Ben neden bu kadar üşengecim günlük, neden bu kadar üşencecim ben günlük, neden bu kadar yengecim ben günlük, neden üşengecim ben günlük bu kadar, neden. [Farkettin mi arada üşengeç yerine yengeç yazdım, eheheh, len nasıl atraksiyonlar bunlar var ya heyecandan küçükdilimi yutucam neredeyse.]

“Gulp!” Aha yuttum. Sonra misal bir de “Degabow!” var. Çok çizgi roman okuyan birisi değilim kabul ediyorum, hatta takip ettiğim bir çizgi roman karakteri de yoktur, [biraz örümcek adamı izlerdim ama o da çizgi filmdi yani roman değil] neyse ama bu degabow’u da unutamıyorum yahu, silah ateşlendiğinde “Degabow!” diye ses çıktığı nerede görülmüş efenim?. Zaten görülmüş olamaz, nerede duyulmuş efenim? [Ses görülmez duyulur, duyurulur. Bu bir duyurudur. Duyalım duyuralım, duymayanları duyaralım. Duyurga. Ve duyurgaç. Evet şu anda neden bahsettiğimden hiç haberim yok.]

Yahu kaç gündür üşene üşene en sonunda cep telefonumu kapattırdım nihayet. Yahu çık öde kardeşim faturanı hayır bunun nesinden üşeniyorsun anlamıyorum ki hiç. Al şimdi dinle dur dıt dıt dıt kimi arasan meşgul. Hayret bi’şey ya…

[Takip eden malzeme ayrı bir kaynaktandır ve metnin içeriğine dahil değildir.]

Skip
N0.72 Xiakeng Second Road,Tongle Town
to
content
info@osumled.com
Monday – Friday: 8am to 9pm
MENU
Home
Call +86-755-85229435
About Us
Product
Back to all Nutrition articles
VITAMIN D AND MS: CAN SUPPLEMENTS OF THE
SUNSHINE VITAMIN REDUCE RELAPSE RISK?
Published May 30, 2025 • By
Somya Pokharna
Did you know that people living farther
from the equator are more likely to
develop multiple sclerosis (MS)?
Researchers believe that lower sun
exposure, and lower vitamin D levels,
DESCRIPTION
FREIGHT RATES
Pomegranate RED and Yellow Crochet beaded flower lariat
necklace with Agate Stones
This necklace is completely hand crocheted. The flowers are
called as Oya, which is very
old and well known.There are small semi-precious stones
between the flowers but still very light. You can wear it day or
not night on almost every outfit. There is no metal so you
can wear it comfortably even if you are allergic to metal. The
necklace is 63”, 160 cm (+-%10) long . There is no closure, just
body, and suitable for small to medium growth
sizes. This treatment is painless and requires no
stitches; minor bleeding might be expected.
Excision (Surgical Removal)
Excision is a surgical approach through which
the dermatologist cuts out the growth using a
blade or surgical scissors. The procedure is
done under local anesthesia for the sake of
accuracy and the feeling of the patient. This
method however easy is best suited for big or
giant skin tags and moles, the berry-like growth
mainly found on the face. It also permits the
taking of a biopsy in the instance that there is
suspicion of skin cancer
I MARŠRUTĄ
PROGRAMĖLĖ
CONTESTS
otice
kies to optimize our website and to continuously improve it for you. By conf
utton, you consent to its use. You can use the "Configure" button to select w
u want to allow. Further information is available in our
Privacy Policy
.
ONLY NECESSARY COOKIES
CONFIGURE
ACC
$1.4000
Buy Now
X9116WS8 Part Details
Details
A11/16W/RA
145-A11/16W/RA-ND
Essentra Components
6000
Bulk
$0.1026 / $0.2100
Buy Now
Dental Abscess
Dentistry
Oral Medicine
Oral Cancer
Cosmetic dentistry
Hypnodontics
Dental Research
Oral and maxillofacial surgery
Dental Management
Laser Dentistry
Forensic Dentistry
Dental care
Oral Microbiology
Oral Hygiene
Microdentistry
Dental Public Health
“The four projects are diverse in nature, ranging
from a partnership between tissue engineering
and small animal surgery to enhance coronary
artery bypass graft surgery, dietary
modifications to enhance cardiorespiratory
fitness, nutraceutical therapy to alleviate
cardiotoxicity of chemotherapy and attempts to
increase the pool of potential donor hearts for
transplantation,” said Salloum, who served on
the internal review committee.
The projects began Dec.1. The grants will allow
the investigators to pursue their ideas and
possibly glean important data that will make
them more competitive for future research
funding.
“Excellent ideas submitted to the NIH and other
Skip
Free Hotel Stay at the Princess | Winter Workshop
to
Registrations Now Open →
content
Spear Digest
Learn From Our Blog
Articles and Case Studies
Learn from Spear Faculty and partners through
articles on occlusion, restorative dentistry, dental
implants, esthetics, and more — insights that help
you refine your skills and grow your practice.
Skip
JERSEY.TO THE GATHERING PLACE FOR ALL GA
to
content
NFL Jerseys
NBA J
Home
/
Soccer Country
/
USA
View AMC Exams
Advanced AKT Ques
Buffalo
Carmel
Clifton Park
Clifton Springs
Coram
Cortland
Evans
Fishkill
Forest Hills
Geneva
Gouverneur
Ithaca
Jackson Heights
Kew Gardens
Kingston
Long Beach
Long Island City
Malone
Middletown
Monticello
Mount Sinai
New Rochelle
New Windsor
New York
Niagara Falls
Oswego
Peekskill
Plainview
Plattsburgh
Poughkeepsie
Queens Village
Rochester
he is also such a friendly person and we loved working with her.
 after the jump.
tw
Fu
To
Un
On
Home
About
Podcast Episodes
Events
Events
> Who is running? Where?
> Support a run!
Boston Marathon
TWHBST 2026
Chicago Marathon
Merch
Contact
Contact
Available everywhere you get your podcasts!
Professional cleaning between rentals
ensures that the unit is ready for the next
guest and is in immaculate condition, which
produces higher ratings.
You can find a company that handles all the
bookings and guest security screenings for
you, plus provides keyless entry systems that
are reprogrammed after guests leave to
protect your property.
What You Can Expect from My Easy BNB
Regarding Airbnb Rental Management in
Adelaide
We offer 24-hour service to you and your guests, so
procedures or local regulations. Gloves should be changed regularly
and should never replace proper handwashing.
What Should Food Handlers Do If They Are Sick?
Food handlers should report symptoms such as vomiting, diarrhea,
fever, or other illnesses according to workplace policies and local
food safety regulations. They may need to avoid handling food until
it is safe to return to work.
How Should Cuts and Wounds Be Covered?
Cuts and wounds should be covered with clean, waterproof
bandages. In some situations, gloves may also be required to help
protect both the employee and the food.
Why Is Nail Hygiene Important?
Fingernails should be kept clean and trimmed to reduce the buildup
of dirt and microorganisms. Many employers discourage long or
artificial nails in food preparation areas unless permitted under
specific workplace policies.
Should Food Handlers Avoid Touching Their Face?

Bazen var ya, o kadar kızıyorum ki kendime, ama üşendiğim için pek bi’şey demiyorum. :]

N’olucak benim bu halim.
Üşene üşene ne hale geldim.
Herkes seni meleek sanıyor.
Hadi hadi meleğim uç da göreyim.

[Yazmaya başladığım mânimi, ünlü Türk düşünürü Özc Andeniz’den iki tutam mutluluk vecizesi ile sonlandırmak istedim. :] Oh ne saçma oldu.]